====== SOURCE DATA

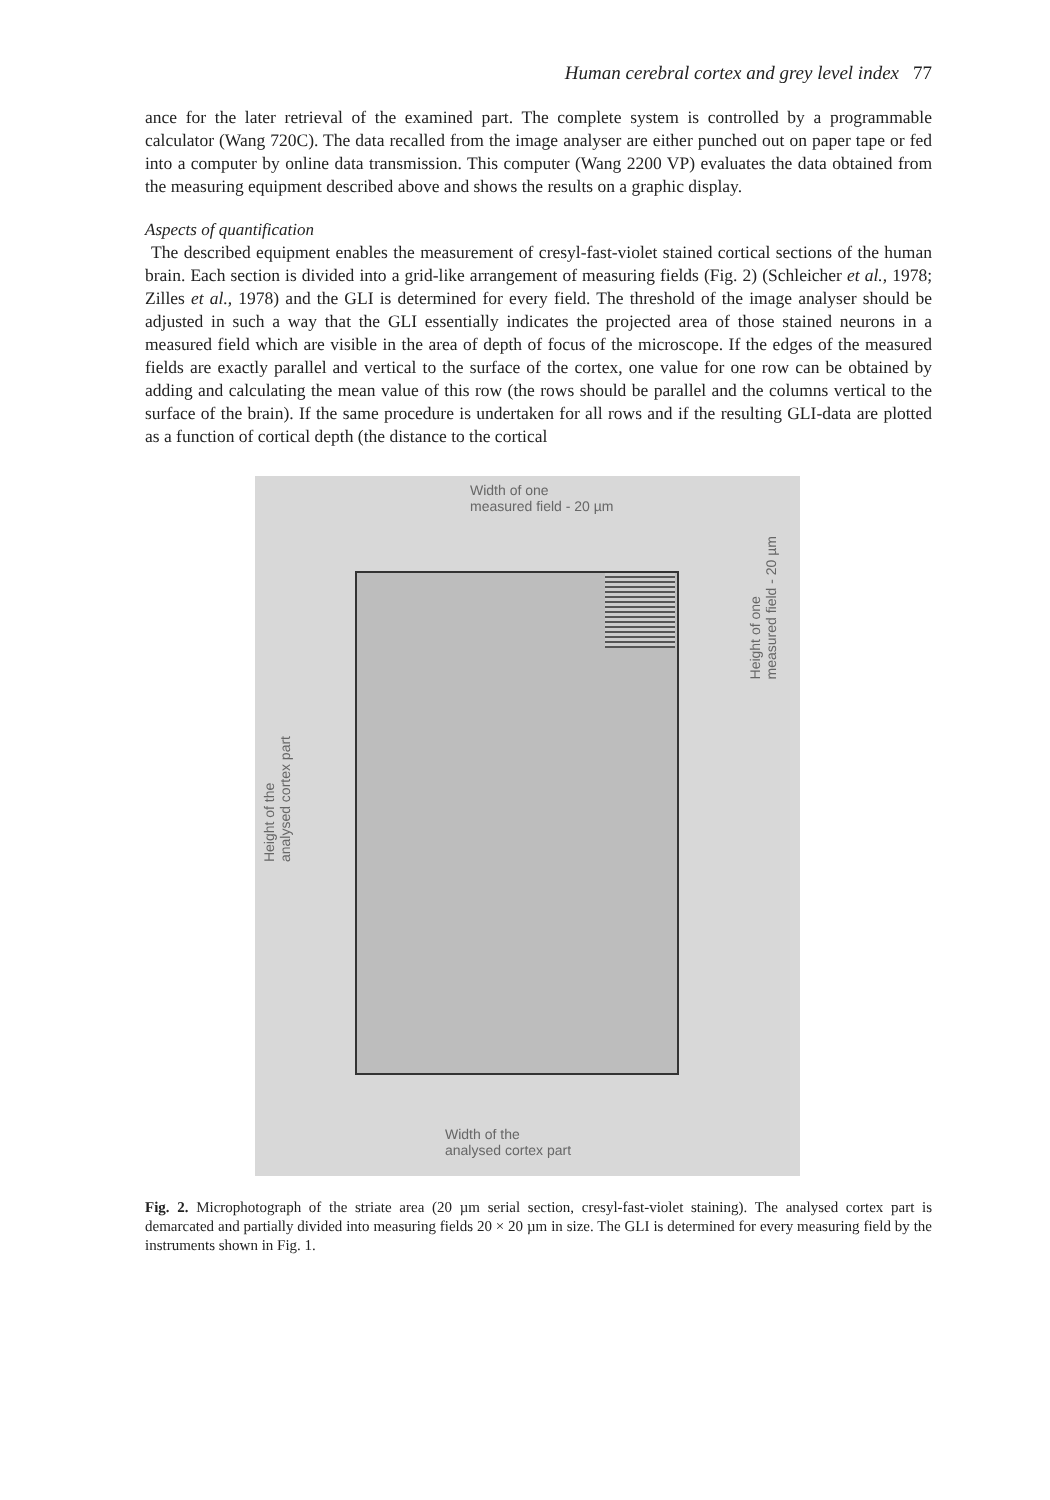Human cerebral cortex and grey level index 77
ance for the later retrieval of the examined part. The complete system is controlled by a programmable calculator (Wang 720C). The data recalled from the image analyser are either punched out on paper tape or fed into a computer by online data transmission. This computer (Wang 2200 VP) evaluates the data obtained from the measuring equipment described above and shows the results on a graphic display.
Aspects of quantification
The described equipment enables the measurement of cresyl-fast-violet stained cortical sections of the human brain. Each section is divided into a grid-like arrangement of measuring fields (Fig. 2) (Schleicher et al., 1978; Zilles et al., 1978) and the GLI is determined for every field. The threshold of the image analyser should be adjusted in such a way that the GLI essentially indicates the projected area of those stained neurons in a measured field which are visible in the area of depth of focus of the microscope. If the edges of the measured fields are exactly parallel and vertical to the surface of the cortex, one value for one row can be obtained by adding and calculating the mean value of this row (the rows should be parallel and the columns vertical to the surface of the brain). If the same procedure is undertaken for all rows and if the resulting GLI-data are plotted as a function of cortical depth (the distance to the cortical
Width of one
measured field - 20 µm
Height of the
analysed cortex part
Height of one
measured field - 20 µm
Width of the
analysed cortex part
Fig. 2. Microphotograph of the striate area (20 µm serial section, cresyl-fast-violet staining). The analysed cortex part is demarcated and partially divided into measuring fields 20 × 20 µm in size. The GLI is determined for every measuring field by the instruments shown in Fig. 1.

============

PROBLEM TO WORK ON: Copy out exactly the line that holds "Height of one" and all remaining lines of the listing, both the first and the last included.

ANSWER SPACE:
Height of one
measured field - 20 µm
Width of the
analysed cortex part
Fig. 2. Microphotograph of the striate area (20 µm serial section, cresyl-fast-violet staining). The analysed cortex part is demarcated and partially divided into measuring fields 20 × 20 µm in size. The GLI is determined for every measuring field by the instruments shown in Fig. 1.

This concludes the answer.